Exercise objective
When you write out the listing, keep each word exactly as it stands but include none of its images.

Supplied information
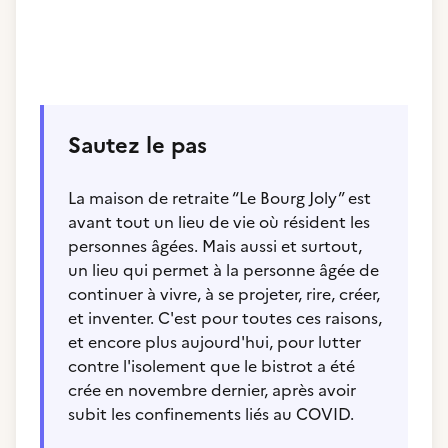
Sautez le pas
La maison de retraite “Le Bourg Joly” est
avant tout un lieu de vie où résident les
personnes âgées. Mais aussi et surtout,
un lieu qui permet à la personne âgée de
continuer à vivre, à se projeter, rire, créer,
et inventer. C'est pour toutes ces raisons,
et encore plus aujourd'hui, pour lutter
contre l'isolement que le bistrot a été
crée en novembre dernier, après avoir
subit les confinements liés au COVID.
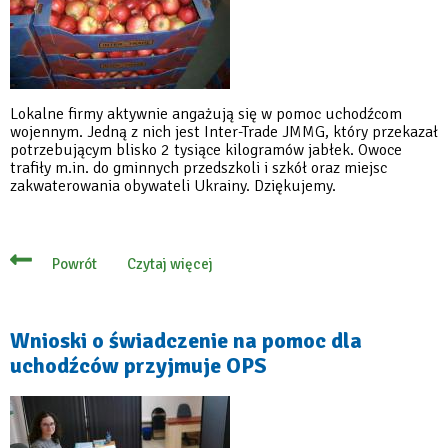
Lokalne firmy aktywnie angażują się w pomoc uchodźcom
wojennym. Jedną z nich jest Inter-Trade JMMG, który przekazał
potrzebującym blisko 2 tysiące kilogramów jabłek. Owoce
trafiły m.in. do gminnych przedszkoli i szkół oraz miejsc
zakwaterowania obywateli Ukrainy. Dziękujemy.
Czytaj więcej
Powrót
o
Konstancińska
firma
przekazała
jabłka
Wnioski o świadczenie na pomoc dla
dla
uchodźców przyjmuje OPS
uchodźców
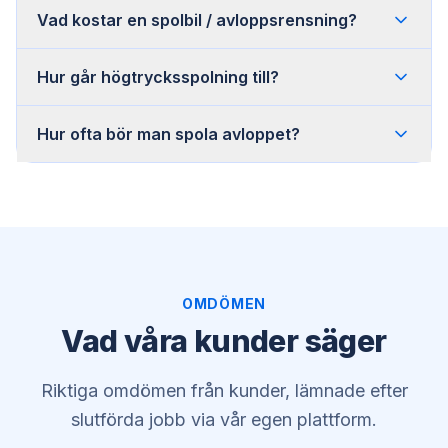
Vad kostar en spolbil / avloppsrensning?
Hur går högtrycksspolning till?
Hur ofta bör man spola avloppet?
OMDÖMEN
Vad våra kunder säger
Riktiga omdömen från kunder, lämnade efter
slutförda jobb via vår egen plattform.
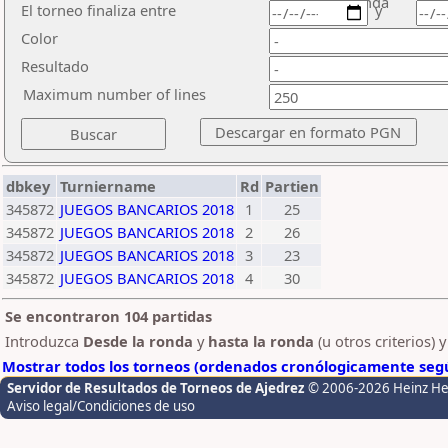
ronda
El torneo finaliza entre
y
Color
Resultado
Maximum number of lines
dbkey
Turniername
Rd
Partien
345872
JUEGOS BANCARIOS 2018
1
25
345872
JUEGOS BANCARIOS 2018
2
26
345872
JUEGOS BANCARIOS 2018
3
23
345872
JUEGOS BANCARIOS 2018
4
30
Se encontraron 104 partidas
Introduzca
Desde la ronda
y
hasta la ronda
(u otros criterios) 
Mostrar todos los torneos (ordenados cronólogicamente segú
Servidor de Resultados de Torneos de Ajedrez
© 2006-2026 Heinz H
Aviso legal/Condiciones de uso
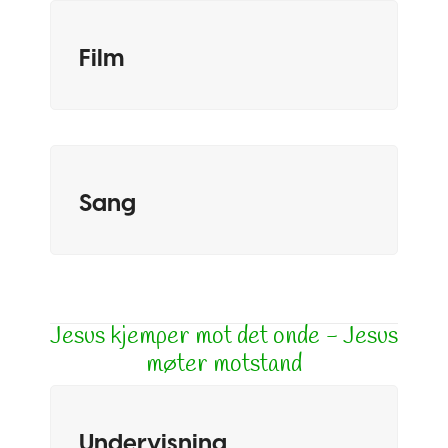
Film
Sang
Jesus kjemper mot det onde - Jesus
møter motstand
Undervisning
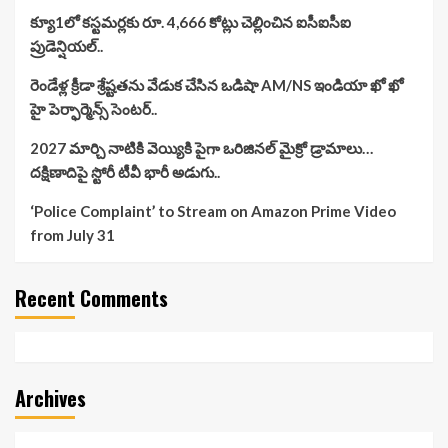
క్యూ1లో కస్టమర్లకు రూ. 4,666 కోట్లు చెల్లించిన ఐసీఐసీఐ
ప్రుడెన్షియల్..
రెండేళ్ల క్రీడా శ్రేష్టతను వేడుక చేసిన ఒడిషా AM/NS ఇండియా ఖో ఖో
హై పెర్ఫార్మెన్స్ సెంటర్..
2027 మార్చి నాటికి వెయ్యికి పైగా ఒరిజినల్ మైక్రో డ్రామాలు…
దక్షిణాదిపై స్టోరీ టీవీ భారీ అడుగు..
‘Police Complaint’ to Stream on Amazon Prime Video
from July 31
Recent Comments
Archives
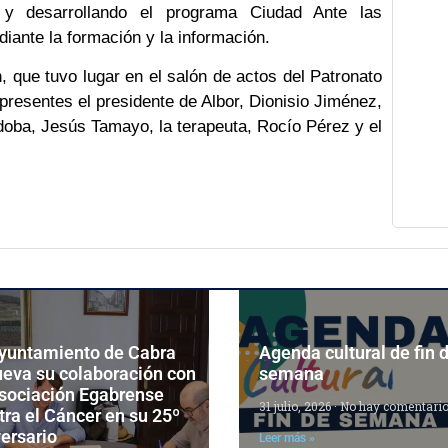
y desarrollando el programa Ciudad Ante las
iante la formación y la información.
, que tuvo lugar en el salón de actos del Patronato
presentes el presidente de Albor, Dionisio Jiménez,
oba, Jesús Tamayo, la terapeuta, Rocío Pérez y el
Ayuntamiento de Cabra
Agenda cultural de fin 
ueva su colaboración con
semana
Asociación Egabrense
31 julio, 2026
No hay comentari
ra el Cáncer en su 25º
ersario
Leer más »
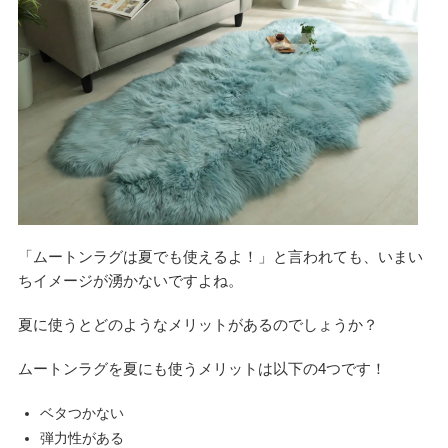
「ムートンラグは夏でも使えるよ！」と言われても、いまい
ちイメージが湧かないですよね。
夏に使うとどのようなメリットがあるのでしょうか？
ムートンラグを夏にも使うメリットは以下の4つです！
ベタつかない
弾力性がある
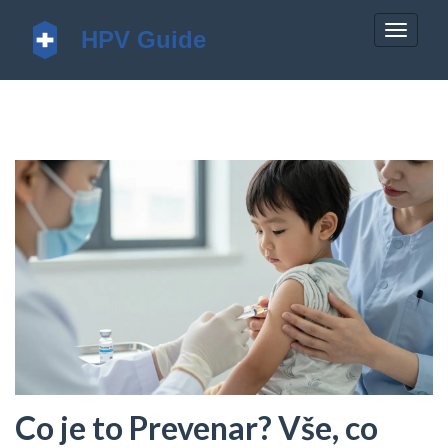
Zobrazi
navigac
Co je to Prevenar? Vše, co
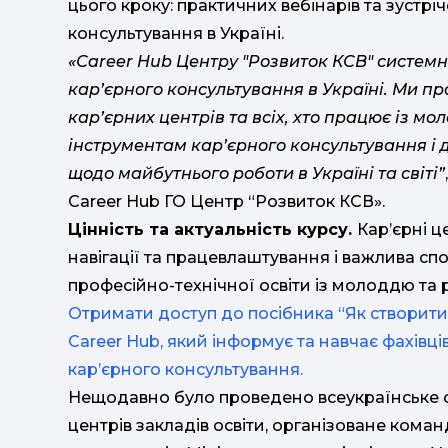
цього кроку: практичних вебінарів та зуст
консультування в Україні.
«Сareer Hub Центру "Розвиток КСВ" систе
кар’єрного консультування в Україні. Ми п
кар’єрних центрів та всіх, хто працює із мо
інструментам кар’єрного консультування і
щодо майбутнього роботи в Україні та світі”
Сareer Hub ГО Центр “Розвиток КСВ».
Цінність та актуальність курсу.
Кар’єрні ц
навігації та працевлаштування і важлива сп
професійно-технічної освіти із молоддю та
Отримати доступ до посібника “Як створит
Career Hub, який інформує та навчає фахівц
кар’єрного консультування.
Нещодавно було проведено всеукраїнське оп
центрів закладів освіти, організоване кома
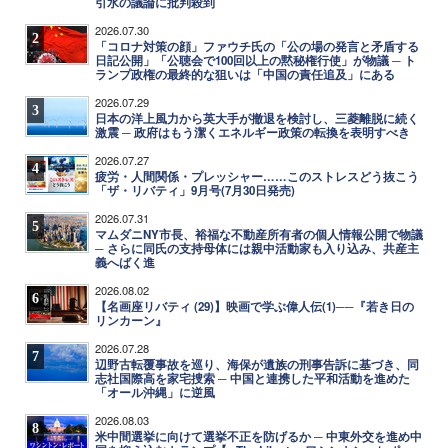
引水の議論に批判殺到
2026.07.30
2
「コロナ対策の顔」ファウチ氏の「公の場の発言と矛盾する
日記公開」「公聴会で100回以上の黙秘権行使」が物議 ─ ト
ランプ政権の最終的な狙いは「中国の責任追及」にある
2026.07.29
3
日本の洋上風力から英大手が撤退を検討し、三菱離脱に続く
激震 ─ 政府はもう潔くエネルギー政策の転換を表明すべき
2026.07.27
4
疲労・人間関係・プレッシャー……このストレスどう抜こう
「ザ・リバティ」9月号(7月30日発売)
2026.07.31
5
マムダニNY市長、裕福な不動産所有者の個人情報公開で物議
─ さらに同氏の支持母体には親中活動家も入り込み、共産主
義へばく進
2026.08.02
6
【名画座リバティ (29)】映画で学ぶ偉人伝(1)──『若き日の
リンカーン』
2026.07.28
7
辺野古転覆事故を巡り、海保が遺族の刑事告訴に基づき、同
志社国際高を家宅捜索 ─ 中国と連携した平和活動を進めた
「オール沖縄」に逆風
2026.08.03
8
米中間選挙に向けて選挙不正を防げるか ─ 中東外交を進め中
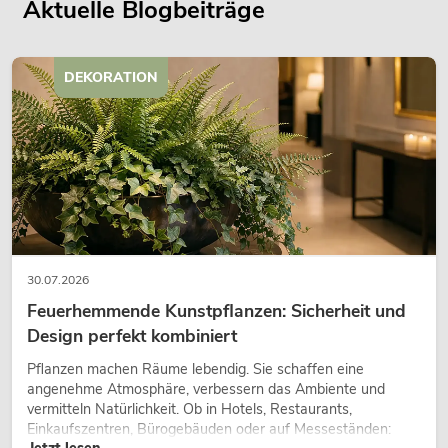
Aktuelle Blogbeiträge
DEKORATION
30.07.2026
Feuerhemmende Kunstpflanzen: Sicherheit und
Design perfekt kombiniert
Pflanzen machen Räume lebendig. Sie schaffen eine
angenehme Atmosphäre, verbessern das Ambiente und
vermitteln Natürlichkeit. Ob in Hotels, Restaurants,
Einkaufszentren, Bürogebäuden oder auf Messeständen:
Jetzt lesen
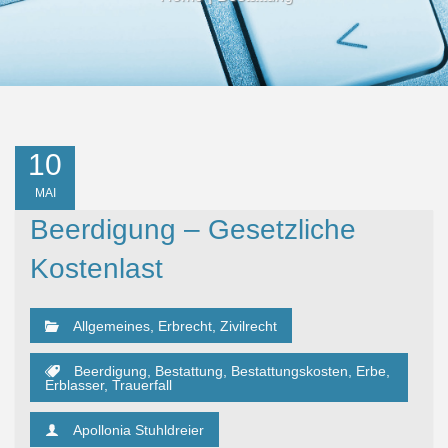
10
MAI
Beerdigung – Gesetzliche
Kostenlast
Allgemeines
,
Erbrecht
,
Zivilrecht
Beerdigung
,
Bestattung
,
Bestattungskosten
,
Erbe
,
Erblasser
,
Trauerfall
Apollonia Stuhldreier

Exercise response
Sautez le pas
La maison de retraite “Le Bourg Joly” est
avant tout un lieu de vie où résident les
personnes âgées. Mais aussi et surtout,
un lieu qui permet à la personne âgée de
continuer à vivre, à se projeter, rire, créer,
et inventer. C'est pour toutes ces raisons,
et encore plus aujourd'hui, pour lutter
contre l'isolement que le bistrot a été
crée en novembre dernier, après avoir
subit les confinements liés au COVID.
Lokalne firmy aktywnie angażują się w pomoc uchodźcom
wojennym. Jedną z nich jest Inter-Trade JMMG, który przekazał
potrzebującym blisko 2 tysiące kilogramów jabłek. Owoce
trafiły m.in. do gminnych przedszkoli i szkół oraz miejsc
zakwaterowania obywateli Ukrainy. Dziękujemy.
Czytaj więcej
Powrót
o
Konstancińska
firma
przekazała
jabłka
Wnioski o świadczenie na pomoc dla
dla
uchodźców przyjmuje OPS
uchodźców
Vad kostar en spolbil / avloppsrensning?
Hur går högtrycksspolning till?
Hur ofta bör man spola avloppet?
OMDÖMEN
Vad våra kunder säger
Riktiga omdömen från kunder, lämnade efter
slutförda jobb via vår egen plattform.
ronda
El torneo finaliza entre
y
Color
Resultado
Maximum number of lines
dbkey
Turniername
Rd
Partien
345872
JUEGOS BANCARIOS 2018
1
25
345872
JUEGOS BANCARIOS 2018
2
26
345872
JUEGOS BANCARIOS 2018
3
23
345872
JUEGOS BANCARIOS 2018
4
30
Se encontraron 104 partidas
Introduzca
Desde la ronda
y
hasta la ronda
(u otros criterios) 
Mostrar todos los torneos (ordenados cronólogicamente segú
Servidor de Resultados de Torneos de Ajedrez
© 2006-2026 Heinz H
Aviso legal/Condiciones de uso
Film
Sang
Jesus kjemper mot det onde - Jesus
møter motstand
Undervisning
క్యూ1లో కస్టమర్లకు రూ. 4,666 కోట్లు చెల్లించిన ఐసీఐసీఐ
ప్రుడెన్షియల్..
రెండేళ్ల క్రీడా శ్రేష్టతను వేడుక చేసిన ఒడిషా AM/NS ఇండియా ఖో ఖో
హై పెర్ఫార్మెన్స్ సెంటర్..
2027 మార్చి నాటికి వెయ్యికి పైగా ఒరిజినల్ మైక్రో డ్రామాలు…
దక్షిణాదిపై స్టోరీ టీవీ భారీ అడుగు..
‘Police Complaint’ to Stream on Amazon Prime Video
from July 31
Recent Comments
Archives
y desarrollando el programa Ciudad Ante las
iante la formación y la información.
, que tuvo lugar en el salón de actos del Patronato
presentes el presidente de Albor, Dionisio Jiménez,
oba, Jesús Tamayo, la terapeuta, Rocío Pérez y el
Ayuntamiento de Cabra
Agenda cultural de fin 
ueva su colaboración con
semana
Asociación Egabrense
31 julio, 2026
No hay comentari
ra el Cáncer en su 25º
ersario
Leer más »
「ムートンラグは夏でも使えるよ！」と言われても、いまい
ちイメージが湧かないですよね。
夏に使うとどのようなメリットがあるのでしょうか？
ムートンラグを夏にも使うメリットは以下の4つです！
ベタつかない
弾力性がある
Zobrazi
navigac
Co je to Prevenar? Vše, co
цього кроку: практичних вебінарів та зуст
консультування в Україні.
«Сareer Hub Центру "Розвиток КСВ" систе
кар’єрного консультування в Україні. Ми п
кар’єрних центрів та всіх, хто працює із мо
інструментам кар’єрного консультування і
щодо майбутнього роботи в Україні та світі”
Сareer Hub ГО Центр “Розвиток КСВ».
Цінність та актуальність курсу.
Кар’єрні ц
навігації та працевлаштування і важлива сп
професійно-технічної освіти із молоддю та
Отримати доступ до посібника “Як створит
Career Hub, який інформує та навчає фахівц
кар’єрного консультування.
Нещодавно було проведено всеукраїнське оп
центрів закладів освіти, організоване кома
引水の議論に批判殺到
2026.07.30
2
「コロナ対策の顔」ファウチ氏の「公の場の発言と矛盾する
日記公開」「公聴会で100回以上の黙秘権行使」が物議 ─ ト
ランプ政権の最終的な狙いは「中国の責任追及」にある
2026.07.29
3
日本の洋上風力から英大手が撤退を検討し、三菱離脱に続く
激震 ─ 政府はもう潔くエネルギー政策の転換を表明すべき
2026.07.27
4
疲労・人間関係・プレッシャー……このストレスどう抜こう
「ザ・リバティ」9月号(7月30日発売)
2026.07.31
5
マムダニNY市長、裕福な不動産所有者の個人情報公開で物議
─ さらに同氏の支持母体には親中活動家も入り込み、共産主
義へばく進
2026.08.02
6
【名画座リバティ (29)】映画で学ぶ偉人伝(1)──『若き日の
リンカーン』
2026.07.28
7
辺野古転覆事故を巡り、海保が遺族の刑事告訴に基づき、同
志社国際高を家宅捜索 ─ 中国と連携した平和活動を進めた
「オール沖縄」に逆風
2026.08.03
8
米中間選挙に向けて選挙不正を防げるか ─ 中東外交を進め中
Aktuelle Blogbeiträge
DEKORATION
30.07.2026
Feuerhemmende Kunstpflanzen: Sicherheit und
Design perfekt kombiniert
Pflanzen machen Räume lebendig. Sie schaffen eine
angenehme Atmosphäre, verbessern das Ambiente und
vermitteln Natürlichkeit. Ob in Hotels, Restaurants,
Einkaufszentren, Bürogebäuden oder auf Messeständen:
Jetzt lesen
10
MAI
Beerdigung – Gesetzliche
Kostenlast
Allgemeines
,
Erbrecht
,
Zivilrecht
Beerdigung
,
Bestattung
,
Bestattungskosten
,
Erbe
,
Erblasser
,
Trauerfall
Apollonia Stuhldreier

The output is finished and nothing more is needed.